Thank you, Anne. That was a good idea. Did you download the mp4 that is in VTechWorks now and then run the .mp4 to .webm script on that version, or did you find the .mp4 file somewhere else? I'm still confused about whether the .mp4 is the one that was originally uploaded, or if a different one got in there somehow. My original hypothesis about the mp4 having those 8 seconds but skipping the first 8 seconds might be wrong; it might be that the mp4 was trimmed and replaced in VTechWorks, and then the webm never updated to match it after that.

alawvt commented 3 years ago

I downloaded the mp4 from VTechWorks. The md5 of it matches the provenance data from the original submission. Then I ran 4process_mp4_for_ir.pl on it to get the webm, which is 8 seconds longer. I am learning to use Shotcut to trim the webm.

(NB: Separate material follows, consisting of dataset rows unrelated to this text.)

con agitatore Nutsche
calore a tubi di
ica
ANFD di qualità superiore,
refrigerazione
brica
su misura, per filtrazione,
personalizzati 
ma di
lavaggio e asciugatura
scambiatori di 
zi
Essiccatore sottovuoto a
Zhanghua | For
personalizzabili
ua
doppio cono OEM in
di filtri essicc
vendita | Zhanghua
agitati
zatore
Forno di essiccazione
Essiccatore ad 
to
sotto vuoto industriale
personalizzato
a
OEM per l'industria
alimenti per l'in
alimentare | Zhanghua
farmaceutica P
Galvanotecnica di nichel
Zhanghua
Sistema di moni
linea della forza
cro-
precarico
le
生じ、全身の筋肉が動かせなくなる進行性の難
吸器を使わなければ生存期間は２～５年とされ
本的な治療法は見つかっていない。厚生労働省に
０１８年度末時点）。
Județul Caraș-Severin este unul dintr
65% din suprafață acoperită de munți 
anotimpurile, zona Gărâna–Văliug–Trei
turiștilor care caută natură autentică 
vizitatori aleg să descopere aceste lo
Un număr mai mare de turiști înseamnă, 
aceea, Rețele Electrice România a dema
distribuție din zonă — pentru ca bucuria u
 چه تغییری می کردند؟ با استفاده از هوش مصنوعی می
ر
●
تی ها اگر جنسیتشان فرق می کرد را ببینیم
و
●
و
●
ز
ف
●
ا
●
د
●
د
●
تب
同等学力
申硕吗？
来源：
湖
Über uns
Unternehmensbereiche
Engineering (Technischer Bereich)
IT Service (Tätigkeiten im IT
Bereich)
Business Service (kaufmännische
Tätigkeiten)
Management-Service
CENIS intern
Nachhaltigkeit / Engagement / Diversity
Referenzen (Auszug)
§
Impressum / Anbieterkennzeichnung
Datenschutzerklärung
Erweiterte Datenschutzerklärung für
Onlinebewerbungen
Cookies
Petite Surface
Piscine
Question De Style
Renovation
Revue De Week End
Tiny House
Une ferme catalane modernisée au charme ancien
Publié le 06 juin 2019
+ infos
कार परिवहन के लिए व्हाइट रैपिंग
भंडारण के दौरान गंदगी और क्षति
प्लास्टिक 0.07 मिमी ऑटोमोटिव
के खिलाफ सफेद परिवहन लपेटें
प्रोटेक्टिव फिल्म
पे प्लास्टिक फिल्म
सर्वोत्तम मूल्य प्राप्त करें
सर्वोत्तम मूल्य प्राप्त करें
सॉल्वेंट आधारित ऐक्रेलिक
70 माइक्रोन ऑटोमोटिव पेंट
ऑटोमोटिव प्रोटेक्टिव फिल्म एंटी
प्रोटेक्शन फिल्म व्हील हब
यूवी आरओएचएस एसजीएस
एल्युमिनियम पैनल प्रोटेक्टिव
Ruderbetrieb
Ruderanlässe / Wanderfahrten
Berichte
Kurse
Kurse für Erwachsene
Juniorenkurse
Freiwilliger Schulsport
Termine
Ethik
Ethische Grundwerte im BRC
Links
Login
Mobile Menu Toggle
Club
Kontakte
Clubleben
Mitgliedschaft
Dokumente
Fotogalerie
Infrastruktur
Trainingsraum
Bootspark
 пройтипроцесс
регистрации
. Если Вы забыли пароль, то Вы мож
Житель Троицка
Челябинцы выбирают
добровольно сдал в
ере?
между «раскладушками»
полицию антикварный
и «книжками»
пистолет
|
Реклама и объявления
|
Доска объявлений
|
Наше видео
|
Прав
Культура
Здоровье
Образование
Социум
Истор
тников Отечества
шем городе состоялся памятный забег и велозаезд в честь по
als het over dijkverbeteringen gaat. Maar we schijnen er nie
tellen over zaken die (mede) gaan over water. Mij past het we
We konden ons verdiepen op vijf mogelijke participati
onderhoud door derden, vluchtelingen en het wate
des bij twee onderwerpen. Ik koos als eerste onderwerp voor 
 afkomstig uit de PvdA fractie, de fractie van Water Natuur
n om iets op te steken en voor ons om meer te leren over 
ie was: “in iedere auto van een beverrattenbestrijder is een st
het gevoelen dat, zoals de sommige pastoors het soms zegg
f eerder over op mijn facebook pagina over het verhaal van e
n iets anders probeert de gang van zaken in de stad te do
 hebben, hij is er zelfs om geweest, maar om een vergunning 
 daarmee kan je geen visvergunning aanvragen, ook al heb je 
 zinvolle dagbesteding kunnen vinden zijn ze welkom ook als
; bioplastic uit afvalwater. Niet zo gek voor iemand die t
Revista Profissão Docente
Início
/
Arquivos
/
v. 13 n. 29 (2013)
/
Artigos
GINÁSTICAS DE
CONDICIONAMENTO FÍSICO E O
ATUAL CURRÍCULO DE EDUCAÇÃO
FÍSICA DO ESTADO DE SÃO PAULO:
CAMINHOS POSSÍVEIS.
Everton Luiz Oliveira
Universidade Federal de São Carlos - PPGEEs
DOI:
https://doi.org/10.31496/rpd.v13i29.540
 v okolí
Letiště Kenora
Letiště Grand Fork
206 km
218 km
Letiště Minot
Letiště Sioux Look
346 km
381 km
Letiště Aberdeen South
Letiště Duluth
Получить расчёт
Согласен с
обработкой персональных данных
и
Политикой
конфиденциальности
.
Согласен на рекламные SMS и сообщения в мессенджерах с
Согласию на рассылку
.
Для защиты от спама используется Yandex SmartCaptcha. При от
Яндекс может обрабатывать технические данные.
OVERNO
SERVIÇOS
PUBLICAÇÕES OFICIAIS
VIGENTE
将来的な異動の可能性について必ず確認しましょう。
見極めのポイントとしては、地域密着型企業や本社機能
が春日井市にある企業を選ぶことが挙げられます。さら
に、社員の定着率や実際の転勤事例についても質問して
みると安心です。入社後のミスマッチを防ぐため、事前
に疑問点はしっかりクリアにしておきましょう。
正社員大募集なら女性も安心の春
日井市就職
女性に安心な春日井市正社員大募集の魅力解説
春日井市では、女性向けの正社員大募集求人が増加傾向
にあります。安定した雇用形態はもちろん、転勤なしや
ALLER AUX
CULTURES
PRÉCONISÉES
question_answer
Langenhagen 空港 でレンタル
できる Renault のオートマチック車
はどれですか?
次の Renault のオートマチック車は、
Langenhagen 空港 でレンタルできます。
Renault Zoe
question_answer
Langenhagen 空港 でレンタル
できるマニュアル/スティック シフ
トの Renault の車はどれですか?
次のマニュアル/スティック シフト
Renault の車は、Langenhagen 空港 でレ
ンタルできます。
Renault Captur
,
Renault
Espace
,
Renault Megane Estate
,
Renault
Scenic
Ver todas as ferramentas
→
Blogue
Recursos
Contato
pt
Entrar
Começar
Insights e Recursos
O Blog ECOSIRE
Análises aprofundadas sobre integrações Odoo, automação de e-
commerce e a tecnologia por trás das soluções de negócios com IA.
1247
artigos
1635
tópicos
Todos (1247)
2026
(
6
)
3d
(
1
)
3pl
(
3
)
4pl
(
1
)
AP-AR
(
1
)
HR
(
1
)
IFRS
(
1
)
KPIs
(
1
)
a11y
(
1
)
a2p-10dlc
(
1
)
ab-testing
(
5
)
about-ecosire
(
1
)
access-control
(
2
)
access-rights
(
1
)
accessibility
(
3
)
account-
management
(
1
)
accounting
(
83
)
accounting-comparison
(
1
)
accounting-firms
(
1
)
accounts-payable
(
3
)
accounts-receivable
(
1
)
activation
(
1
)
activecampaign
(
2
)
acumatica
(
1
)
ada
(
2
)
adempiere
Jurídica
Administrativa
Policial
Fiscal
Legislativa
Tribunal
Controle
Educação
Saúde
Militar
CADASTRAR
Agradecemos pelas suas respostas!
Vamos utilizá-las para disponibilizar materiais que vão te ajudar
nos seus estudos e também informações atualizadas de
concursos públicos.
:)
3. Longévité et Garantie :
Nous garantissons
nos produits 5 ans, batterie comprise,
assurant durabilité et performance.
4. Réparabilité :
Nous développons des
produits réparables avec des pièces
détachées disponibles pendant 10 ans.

alawvt commented 3 years ago

I found this as well that chops off the beginning part of a video. The catch here is that I don't know what the value after ss is supposed to be - I thought it was in seconds, but it seems to not work exactly. On the bright side, it's very fast. - KG

ffmpeg -ss 12.0 -i Kinnaman_Guimont_DLF_2020.webm -c copy Kinnaman_Guimont_cut.webm
alawvt commented 3 years ago

Well, that's easy and fast, although not accurate. Using -ss from 8-11 yields a duration of 14:47. Bumping it to 12 yields a duration of 14:42.

"-ss position (input/output)

"When used as an input option (before -i), seeks in this input file to position. Note that in most formats it is not possible to seek exactly, so ffmpeg will seek to the closest seek point before position. When transcoding and -accurate_seek is enabled (the default), this extra segment between the seek point and position will be decoded and discarded. When doing stream copy or when -noaccurate_seek is used, it will be preserved." - http://ffmpeg.org/ffmpeg.html

However, this, http://trac.ffmpeg.org/wiki/Seeking, which I don't completely understand seems to work: putting the -ss after the -i.

ffmpeg -i Kinnaman_Guimont_DLF_2020.webm -ss 8.0 -c copy Kinnaman_Guimont_DLF_2020_cut.webm

yields a time of 14:44 and the caption seems to be at the right time.

I'd still like to figure out why this occurred for these particular mp4s and how to avoid this in the future. But this is great to have this quick way to fix it. I am going to fix the other two tomorrow.

Thank you very much!

alawvt commented 3 years ago

I have trimmed these webms and updated our video processing documentation with instructions for this fix. It still remains to figure out why this occurred. I have added to the backlog:

@keithgee, thank you very much for all you analysis and research for this issue.